We start analog to the proof of Brahmagupta's Formula with the sum of the area of the two triangles in Fig.1 using half area product each [2] .

$A = \\frac{1}{2}(\\tilde\\bold a \\bold b + \\tilde\\bold c \\bold d)\\quad and \\quad A = \\frac{1}{2}(\\tilde\\bold b \\bold c + \\tilde\\bold d \\bold a)$(4)

Both angles in the triangles opposite to each diagonal sum up to $180^{\\circ}$, i.e.

$\\alpha + \\gamma = 180^{\\circ},\\,\\sin\\alpha = \\sin\\gamma,\\,\\cos\\alpha = -\\cos\\gamma$
$\\beta + \\delta = 180^{\\circ},\\,\\sin\\beta = \\sin\\delta,\\,\\cos\\beta = -\\cos\\delta$

The perp dot products of the side vectors correspond to the sines of the enclosed angles, so we can write

$\\frac{\\tilde\\bold a \\bold b}{ab} = \\frac{\\tilde\\bold c \\bold d}{cd}\\quad and \\quad \\frac{\\tilde\\bold b \\bold c}{bc} = \\frac{\\tilde\\bold d \\bold a}{ad}$

Introducing these expressions to equations (4) we get for the sine's

$\\frac{\\tilde\\bold c \\bold d}{cd} = \\frac{2A}{ab + cd}\\quad and \\quad\\frac{\\tilde\\bold d \\bold a}{ad} = \\frac{2A}{ad + bc}$(5)

The dot products of the side vectors correspond to the cosines of the enclosed angles, so we can write

$\\frac{\\bold a \\bold b}{ab} = -\\frac{\\bold c \\bold d}{cd}\\quad and \\quad \\frac{\\bold b \\bold c}{bc} = -\\frac{\\bold d \\bold a}{ad}\\,.$(6)

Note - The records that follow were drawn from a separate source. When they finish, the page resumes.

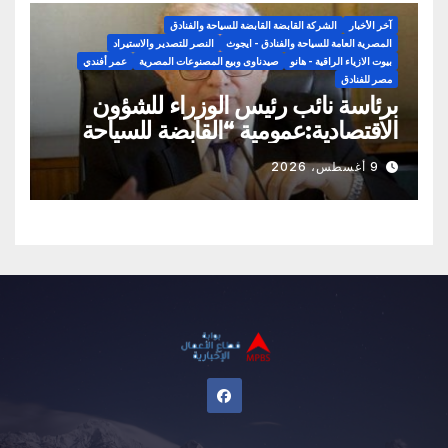
آخر الأخبار
الشركة القابضة القابضة للسياحة والفنادق
المصرية العامة للسياحة والفنادق - ايجوث
النصر للتصدير والاستيراد
بيوت الازياء الراقية - هانو
صيدناوى وبيع المصنوعات المصرية
عمر أفندي
مصر للفنادق
برئاسة نائب رئيس الوزراء للشؤون
الاقتصادية:عمومية “القابضة للسياحة
والفنادق” تعتمد الموازنة التقديرية لعام
9 أغسطس، 2026
2026/2027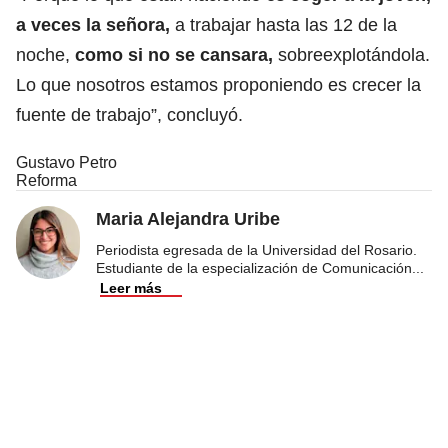
a veces la señora,
a trabajar hasta las 12 de la
noche,
como si no se cansara,
sobreexplotándola.
Lo que nosotros estamos proponiendo es crecer la
fuente de trabajo”, concluyó.
Gustavo Petro
Reforma
Maria Alejandra Uribe
Periodista egresada de la Universidad del Rosario.
Estudiante de la especialización de Comunicación
...
Leer más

Now expressing the diagonal vectors by its two triangle side vectors each

$\\bold p = \\bold a + \\bold b = -(\\bold c + \\bold d)\\quad and \\quad\\bold q = \\bold b + \\bold c = -(\\bold d + \\bold a)$

$a^2 + 2\\bold a\\bold b + b^2 = c^2 + 2\\bold c\\bold d + d^2\\quad and \\quad b^2 + 2\\bold b\\bold c + c^2 = d^2 + 2\\bold d\\bold a + a^2\\,.$

Reintroducing these expression to equations (6) yields the cosines

$\\frac{\\bold c \\bold d}{cd} = \\frac{a^2 + b^2 - c^2 - d^2}{ab + cd}\\quad and \\quad \\frac{\\bold d \\bold a}{ad} = \\frac{-a^2 + b^2 + c^2 - d^2}{ad + bc}\\,.$(7)

With this we have all ingredients to determine the side vectors $\\bold a,\\bold b,\\bold c, \\bold d$. Let the base vector $\\bold d$ be aligned with the positive x-axis. The side vectors then finally result using expressions (5) and (7).

$\\begin{matrix} \\bold a & = & a\\,(\\dfrac{\\bold d \\bold a}{ad} \\bold e\_x - \\dfrac{\\tilde\\bold d \\bold a}{ad} \\bold e\_y) \\\\ \\\\ \\bold c & = & c\\,(\\dfrac{\\bold c \\bold d}{cd} \\bold e\_x + \\dfrac{\\tilde\\bold c \\bold d}{cd} \\bold e\_y) \\\\ \\\\ \\bold d & = & d\\, \\bold e\_x \\\\ \\\\ {\\bold b} & = & -(\\bold a + \\bold c + \\bold d) \\end{matrix}$(8)

Please note, that trigonometric functions were used here only for clarification. The resulting vector equations (8) describing the initial pose are trigonometry-free.

### References

[1] J.M. McCarthy, G.S. Soh, Geometric Design of Linkages, Springer, 2010.
[2] Brahmagupta's Formula, S. Gössner.
[3] Cross Product Considered Harmful, S.Gössner.